Researchers led by the German University of Technology in Oman have looked into the effect of dust accumulation on PV systems and claim to have identified an optimal cleaning cycle in economic terms.
The scientists have conducted the research on an experimental setup located in an area next to their campus. “The research might be valid to countries with dry weather, humidity during summer, and high temperature,” the research's corresponding author, Ali Al Humairi, told pv magazine.
“Photovoltaic energy is considered the most viable renewable energy source in the Middle East and North Africa region due to the high solar irradiation level and the number of clear sky days during the year,” the group said. “However, environmental factors such as dust limit the optimum utilization of the source.”
The experimental setup included two identical strings of nine PV modules connected in series, with one string being dry-cleaned daily and the other not. The 5.85 kW ground-mounted system was south-oriented and had a tilt of 17 degrees. The modules were based on polycrystalline cells, and each had a peak power of 325 W. The system included an inverter with 98.5% efficiency.
The observation of electrical and weather parameters began in November 2020 and ended in April 2021. “The experiment was conducted in the winter and spring seasons, which generally have less soiling rate and air contamination,” the researchers explained.
Comparing the cleaned string to the non-cleaned string, the academics found that dust led to up to a 28% reduction in the PV current performance and up to a 24.2% reduction in the PV power. Overall, the average difference in the current performance was 14%, and in PV output it was calculated at 11%.
“The difference between the uncleaned and the cleaned modules’ output current has increased exponentially during this period,” they said regarding the current. “In November, the difference in current is about 2%, which increased with time; in December and January, it is about 5% and 10%, respectively. The momentum intensity slightly dropped in February and recorded a difference of 18%. This was followed by a less momentum increment in March and April, resulting in a difference of 22% and 28%, respectively.”
As for the PV power output, they found no substantial effect in the first three months, with the difference being 0.1% in November, 1.9% in December, and 7.7% in January. However, it was much more noticeable in the next three months – with a 14.7% difference in February, 19.3% in March, and 24.2% in April.
For its economic analysis, the team used a fixed rate tariff of $0.11 per kWh. The cleaning rate was set at $1.30 per hour per worker, and according to the paper, one person could clean the whole system in one hour. Using this data, they have found the recommended cleaning interval to be once every one or 1.5 months, resulting in 8 to 12 cleaning cycles per year.

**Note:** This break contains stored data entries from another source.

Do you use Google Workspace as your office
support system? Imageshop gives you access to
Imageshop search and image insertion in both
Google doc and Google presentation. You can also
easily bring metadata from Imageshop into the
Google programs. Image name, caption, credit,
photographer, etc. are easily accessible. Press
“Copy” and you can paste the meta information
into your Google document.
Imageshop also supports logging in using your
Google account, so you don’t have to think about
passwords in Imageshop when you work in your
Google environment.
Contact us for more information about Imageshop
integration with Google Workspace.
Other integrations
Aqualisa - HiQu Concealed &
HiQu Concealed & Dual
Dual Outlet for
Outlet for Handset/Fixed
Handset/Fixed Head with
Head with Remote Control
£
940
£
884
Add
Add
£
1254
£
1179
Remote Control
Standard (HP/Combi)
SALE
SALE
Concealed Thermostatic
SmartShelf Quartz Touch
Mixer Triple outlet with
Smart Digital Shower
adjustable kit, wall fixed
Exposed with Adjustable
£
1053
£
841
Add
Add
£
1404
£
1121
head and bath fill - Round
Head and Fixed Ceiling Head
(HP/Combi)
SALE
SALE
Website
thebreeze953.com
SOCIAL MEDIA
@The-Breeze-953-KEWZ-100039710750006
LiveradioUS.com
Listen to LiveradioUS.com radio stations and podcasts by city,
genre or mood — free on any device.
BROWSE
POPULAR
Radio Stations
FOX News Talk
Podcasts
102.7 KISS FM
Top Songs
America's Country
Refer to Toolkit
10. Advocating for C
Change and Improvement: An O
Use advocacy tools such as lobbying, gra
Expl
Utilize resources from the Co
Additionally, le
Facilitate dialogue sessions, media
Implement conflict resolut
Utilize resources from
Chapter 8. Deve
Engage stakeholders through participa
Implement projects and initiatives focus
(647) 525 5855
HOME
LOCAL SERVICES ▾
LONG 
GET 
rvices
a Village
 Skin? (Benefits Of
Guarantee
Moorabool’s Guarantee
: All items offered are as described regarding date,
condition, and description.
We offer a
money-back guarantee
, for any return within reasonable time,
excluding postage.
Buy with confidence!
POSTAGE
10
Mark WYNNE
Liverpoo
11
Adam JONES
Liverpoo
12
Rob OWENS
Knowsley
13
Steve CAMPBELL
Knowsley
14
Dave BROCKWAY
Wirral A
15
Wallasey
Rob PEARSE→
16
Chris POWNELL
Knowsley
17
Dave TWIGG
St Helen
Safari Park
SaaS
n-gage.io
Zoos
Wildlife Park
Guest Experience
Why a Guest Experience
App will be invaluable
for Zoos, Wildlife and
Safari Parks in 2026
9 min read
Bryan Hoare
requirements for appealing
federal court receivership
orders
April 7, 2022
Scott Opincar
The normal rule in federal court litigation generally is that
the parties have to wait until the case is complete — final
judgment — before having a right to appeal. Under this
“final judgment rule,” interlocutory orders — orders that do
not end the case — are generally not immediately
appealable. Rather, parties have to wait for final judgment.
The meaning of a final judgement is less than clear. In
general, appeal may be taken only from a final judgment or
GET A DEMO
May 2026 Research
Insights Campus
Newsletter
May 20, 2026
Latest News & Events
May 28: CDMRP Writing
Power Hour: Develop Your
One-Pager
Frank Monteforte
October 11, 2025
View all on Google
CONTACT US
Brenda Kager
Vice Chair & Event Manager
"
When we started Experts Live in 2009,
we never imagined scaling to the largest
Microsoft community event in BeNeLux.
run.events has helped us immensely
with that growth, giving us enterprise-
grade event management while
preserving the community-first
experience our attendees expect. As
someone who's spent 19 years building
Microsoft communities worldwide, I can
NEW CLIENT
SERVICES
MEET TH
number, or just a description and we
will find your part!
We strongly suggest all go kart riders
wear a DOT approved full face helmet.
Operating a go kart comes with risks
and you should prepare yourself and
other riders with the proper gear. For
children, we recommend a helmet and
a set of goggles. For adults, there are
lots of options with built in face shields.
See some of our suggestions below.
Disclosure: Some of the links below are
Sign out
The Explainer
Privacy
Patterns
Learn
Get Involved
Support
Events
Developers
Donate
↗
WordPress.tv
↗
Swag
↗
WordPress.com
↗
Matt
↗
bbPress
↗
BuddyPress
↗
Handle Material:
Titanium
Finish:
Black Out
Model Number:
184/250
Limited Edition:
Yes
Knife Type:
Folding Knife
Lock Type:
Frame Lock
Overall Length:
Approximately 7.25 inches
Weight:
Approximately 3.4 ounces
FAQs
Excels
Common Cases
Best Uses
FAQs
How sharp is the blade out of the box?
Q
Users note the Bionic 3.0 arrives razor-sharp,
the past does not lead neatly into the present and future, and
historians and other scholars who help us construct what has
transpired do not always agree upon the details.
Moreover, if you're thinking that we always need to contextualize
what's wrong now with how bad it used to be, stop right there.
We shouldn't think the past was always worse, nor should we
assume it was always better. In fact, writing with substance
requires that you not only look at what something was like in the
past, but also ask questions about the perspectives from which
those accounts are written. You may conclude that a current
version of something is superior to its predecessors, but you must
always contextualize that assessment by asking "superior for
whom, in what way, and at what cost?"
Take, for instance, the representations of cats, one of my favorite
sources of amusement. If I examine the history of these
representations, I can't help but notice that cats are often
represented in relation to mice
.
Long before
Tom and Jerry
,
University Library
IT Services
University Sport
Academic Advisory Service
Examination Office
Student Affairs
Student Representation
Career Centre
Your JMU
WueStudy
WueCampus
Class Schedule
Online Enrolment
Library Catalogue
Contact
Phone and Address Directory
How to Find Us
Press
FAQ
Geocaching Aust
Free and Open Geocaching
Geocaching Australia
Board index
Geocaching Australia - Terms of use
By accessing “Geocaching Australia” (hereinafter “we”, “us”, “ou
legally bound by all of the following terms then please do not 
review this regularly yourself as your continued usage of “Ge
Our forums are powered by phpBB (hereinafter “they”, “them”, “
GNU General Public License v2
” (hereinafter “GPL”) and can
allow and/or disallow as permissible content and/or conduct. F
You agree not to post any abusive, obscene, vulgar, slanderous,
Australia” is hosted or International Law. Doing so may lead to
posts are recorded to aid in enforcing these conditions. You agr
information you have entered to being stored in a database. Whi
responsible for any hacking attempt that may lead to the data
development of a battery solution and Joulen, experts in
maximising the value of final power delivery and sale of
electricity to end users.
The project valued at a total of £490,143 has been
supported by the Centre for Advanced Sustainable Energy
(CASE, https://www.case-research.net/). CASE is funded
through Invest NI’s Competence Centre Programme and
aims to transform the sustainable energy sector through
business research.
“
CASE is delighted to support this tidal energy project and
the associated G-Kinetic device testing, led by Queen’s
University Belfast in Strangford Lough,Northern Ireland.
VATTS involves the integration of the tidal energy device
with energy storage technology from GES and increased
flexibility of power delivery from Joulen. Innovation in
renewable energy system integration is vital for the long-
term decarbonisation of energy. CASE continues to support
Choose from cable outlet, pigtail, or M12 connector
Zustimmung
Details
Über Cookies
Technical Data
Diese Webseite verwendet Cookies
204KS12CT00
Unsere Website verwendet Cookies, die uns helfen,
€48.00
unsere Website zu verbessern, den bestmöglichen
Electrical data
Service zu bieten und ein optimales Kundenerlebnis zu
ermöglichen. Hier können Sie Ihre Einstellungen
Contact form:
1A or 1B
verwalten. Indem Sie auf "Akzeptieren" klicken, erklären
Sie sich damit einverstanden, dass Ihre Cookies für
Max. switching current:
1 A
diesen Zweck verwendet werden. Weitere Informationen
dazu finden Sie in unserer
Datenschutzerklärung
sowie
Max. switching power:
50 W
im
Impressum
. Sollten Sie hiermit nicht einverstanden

The group presented its findings in the paper “Experimental Investigation Of The Soiling Effect On The PV Systems Performance And The Cleaning Intervals In Oman,” published in Solar Energy Advances. It also included scientists from the Sultan Qaboos University, Muscat University, and Germany’s Duisburg Essen University.
“The effect of the accumulated dust was evident in the third month of the experimental period, indicating the necessity of conducting a cleaning cycle for fewer than three months to avoid losses,” the researchers concluded. “However, the results could vary depending on the location, season, geographical and meteorological conditions.”